Silva, Ramirez fight in Cubs' dugout

By Matt Snyder

We've seen this before in the Cubs dugout, only this time it was a different Carlos. A fight broke out Wednesday in the Cubs dugout between Carlos Silva and Aramis Ramirez. At first the person locked in combat with Silva was unknown, but Alfonso Soriano spilled the beans later in the clubhouse.

"I'm very surprised. It's only the fourth game of the spring, and we're fighting each other," Soriano told reporters, including CBSSports.com's Danny Knobler. "We don't have to fight ... We don't need that. ... They have to talk. I think if they talk, everything will be normal. I hope they talk.

"Maybe Aramis wasn't in a good mood today."

Ramirez doesn't seem too worried about the scuffle.

"Everything is taken care of. (It was) just a misunderstanding," he said.

Silva's anger stemmed from a pretty horrendous inning by the team, including himself. The Cubs committed three errors -- including one each from Ramirez and shortstop Starlin Castro (Chicago Sun-Times , via Twitter) -- and a catcher's interference in Silva's one inning of work. Of course, he also coughed up a pair of three-run home runs in the midst of the debacle.

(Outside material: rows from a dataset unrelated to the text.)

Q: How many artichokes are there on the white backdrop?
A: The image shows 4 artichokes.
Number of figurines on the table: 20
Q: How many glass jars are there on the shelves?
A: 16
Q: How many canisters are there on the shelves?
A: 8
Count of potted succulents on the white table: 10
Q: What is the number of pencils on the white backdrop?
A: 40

"He wants to do good," Ramirez said of Silva. "Obviously, he didn't throw the ball well, and we didn't make plays behind him. Everything just went the other way."

Silva and his co-combatant were quickly broken up by teammates. Silva was subsequently pulled from the game and walked to the clubhouse with strength coach Tim Buss.

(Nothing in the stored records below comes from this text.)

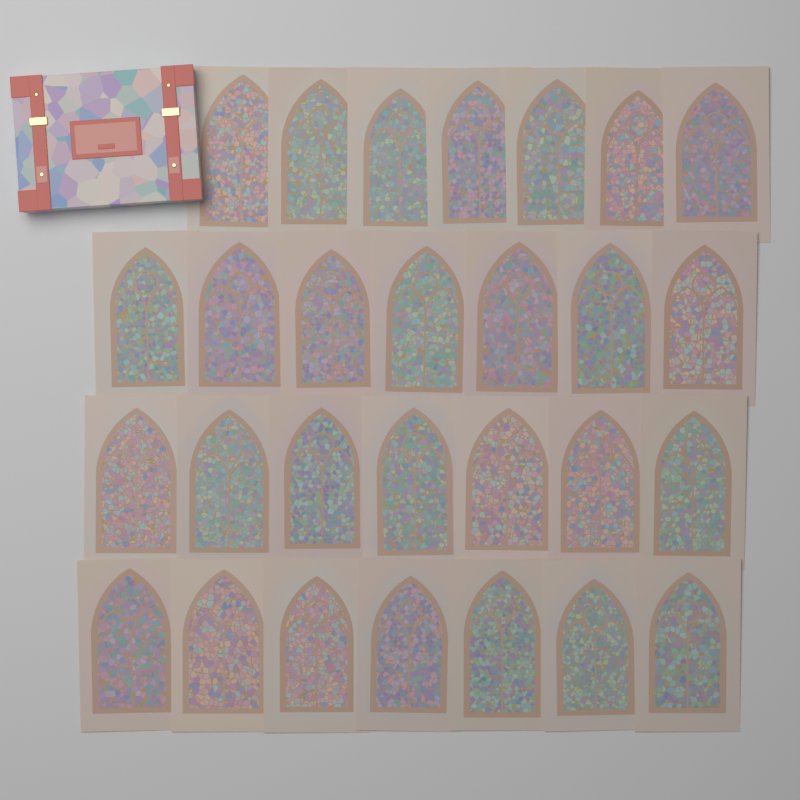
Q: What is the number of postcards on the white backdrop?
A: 28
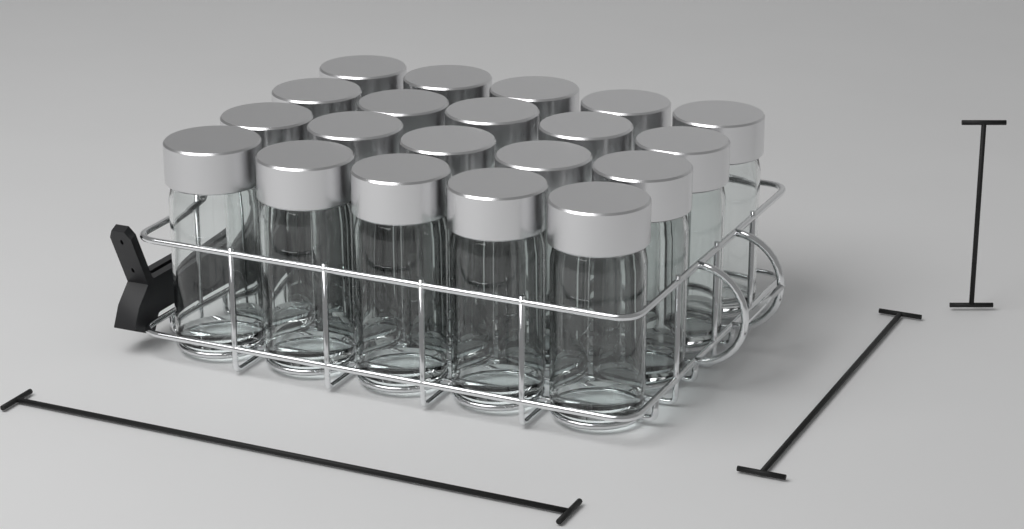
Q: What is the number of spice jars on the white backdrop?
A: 20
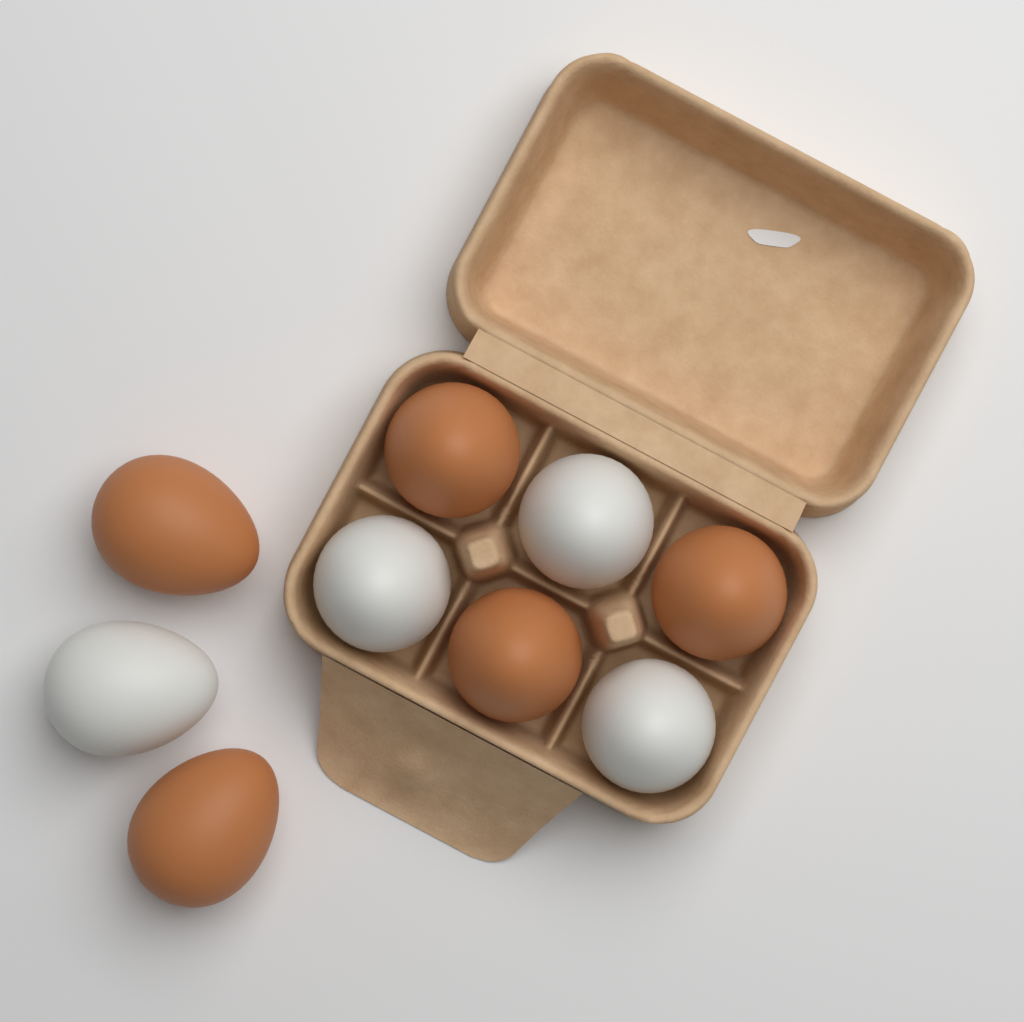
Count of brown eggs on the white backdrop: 5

Silva left the game early and refused to talk about the incident. He was said to have been "too worked up" to face the media. Ramirez, on the other hand, has shown over the course of his career he's pretty mild-mannered, a point he reiterated after the game.

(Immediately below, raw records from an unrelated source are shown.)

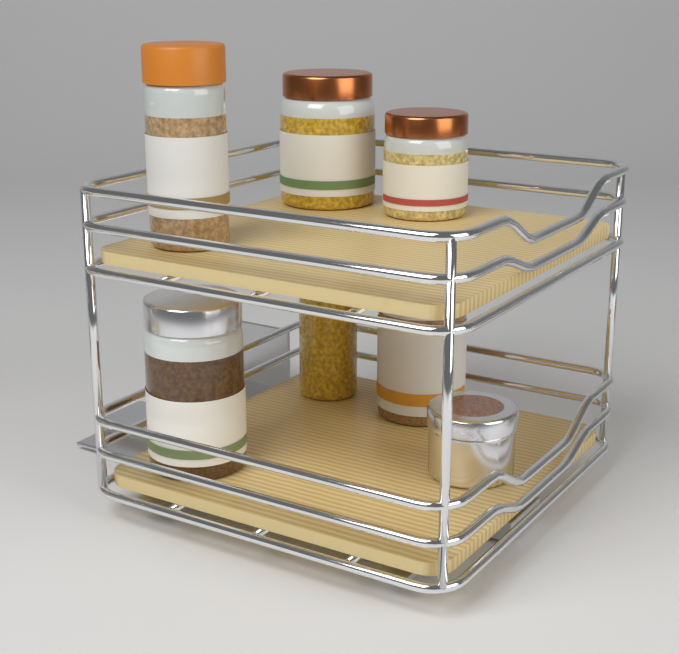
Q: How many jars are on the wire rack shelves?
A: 7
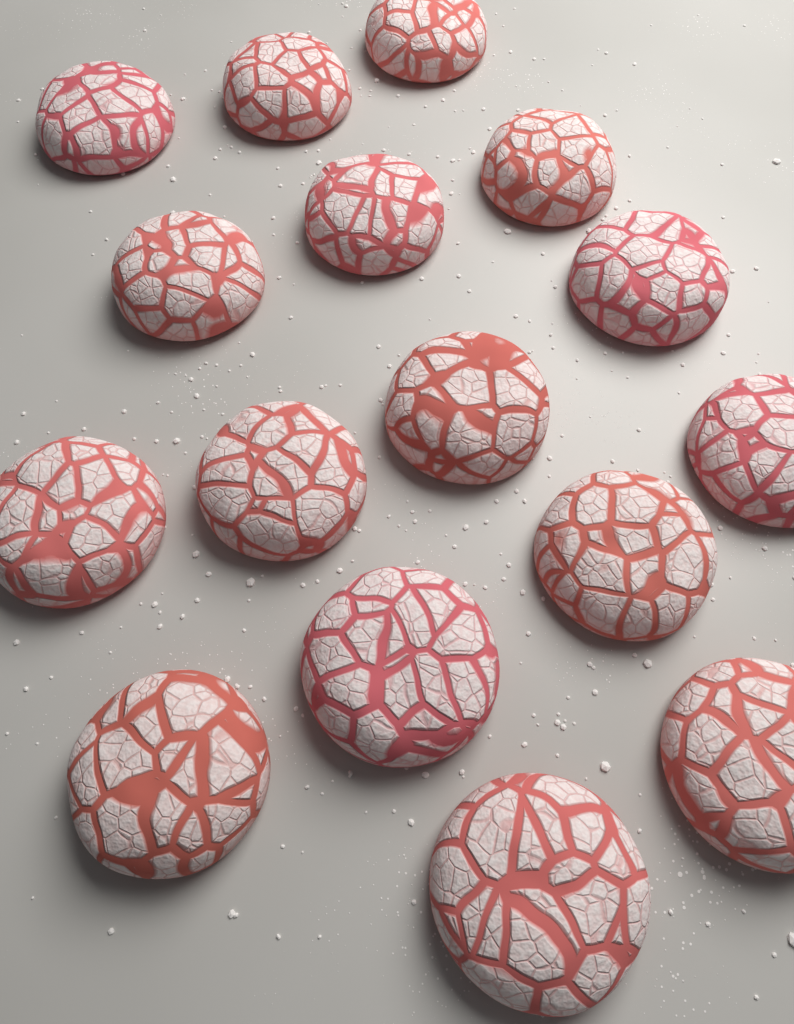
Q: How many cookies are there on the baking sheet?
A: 16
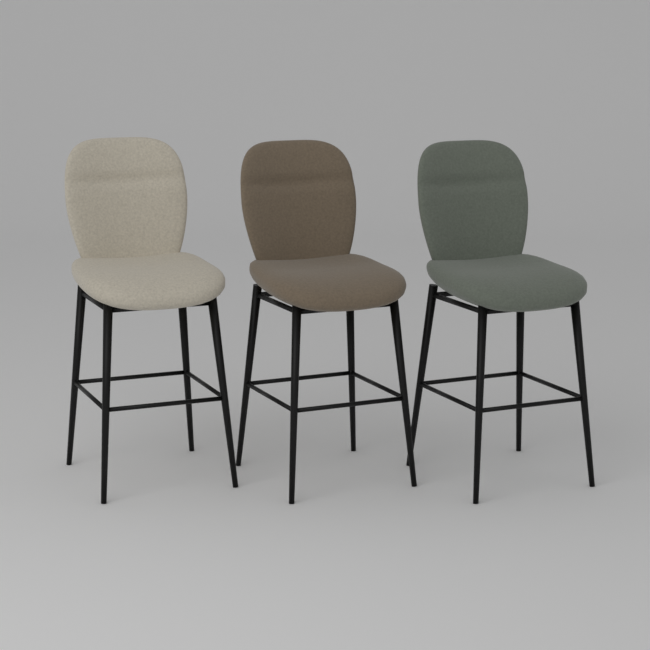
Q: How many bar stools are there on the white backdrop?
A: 3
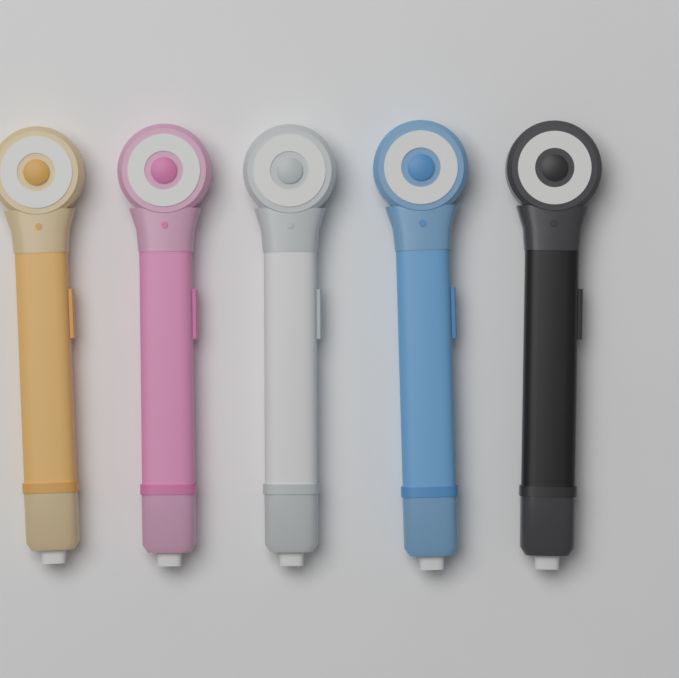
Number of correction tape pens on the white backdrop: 5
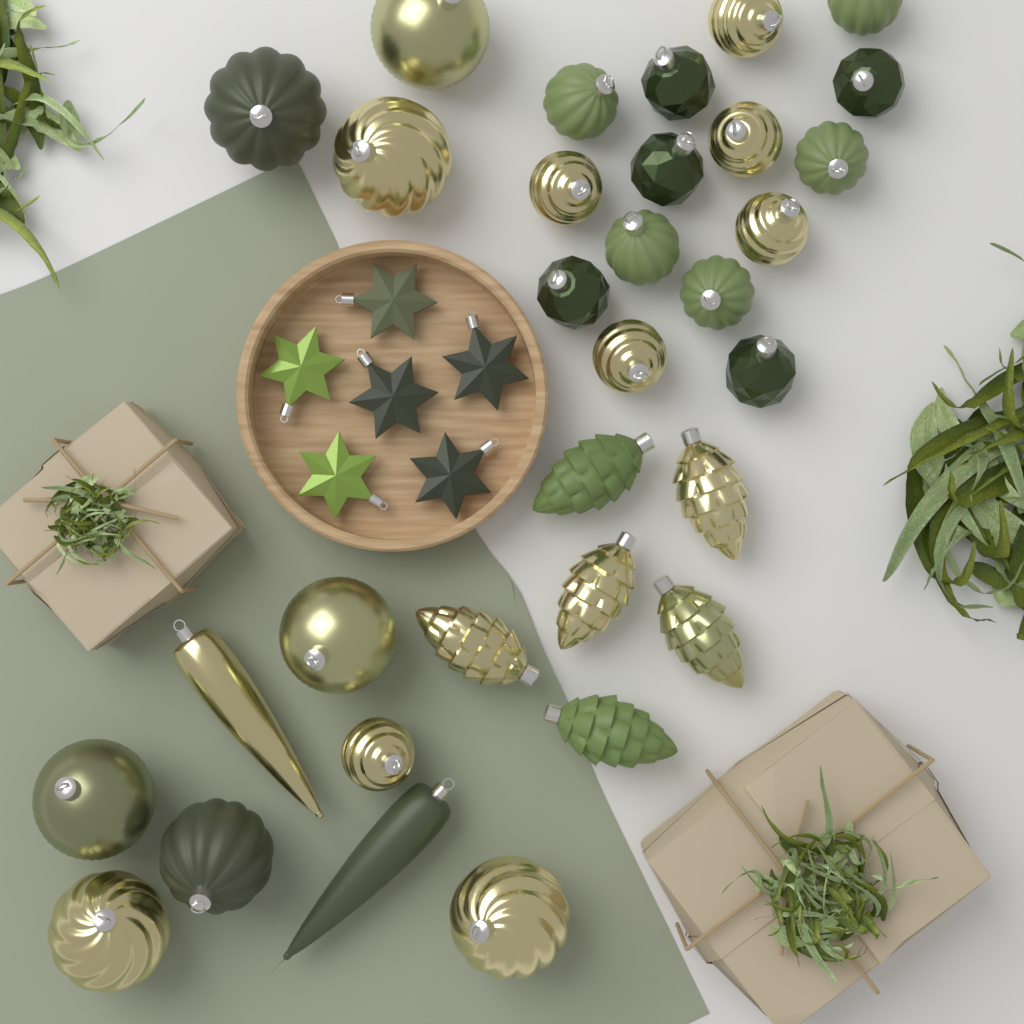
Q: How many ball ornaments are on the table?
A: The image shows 24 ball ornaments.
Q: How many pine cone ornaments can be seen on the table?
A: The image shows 6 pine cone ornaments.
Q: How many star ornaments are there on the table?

"I've never gotten involved with anybody," Ramirez said. I'm not a troublemaker, put it that way."

Though we shouldn't completely jump to conclusions, all signs indicate Silva was the instigator here. He was the one removed from the game and escorted to the clubhouse. Further, he was trying to prove a point Wednesday, as he's recently been chirping about having to win a rotation spot.

"I'm not a kid. I'm not a rookie anymore," he said at this year's Cubs Convention (via Chicago Tribune ). "I know how everything works. But I showed this team what I can do last year. Everyone is saying they're looking for a fourth and fifth starter. I think that's ridiculous."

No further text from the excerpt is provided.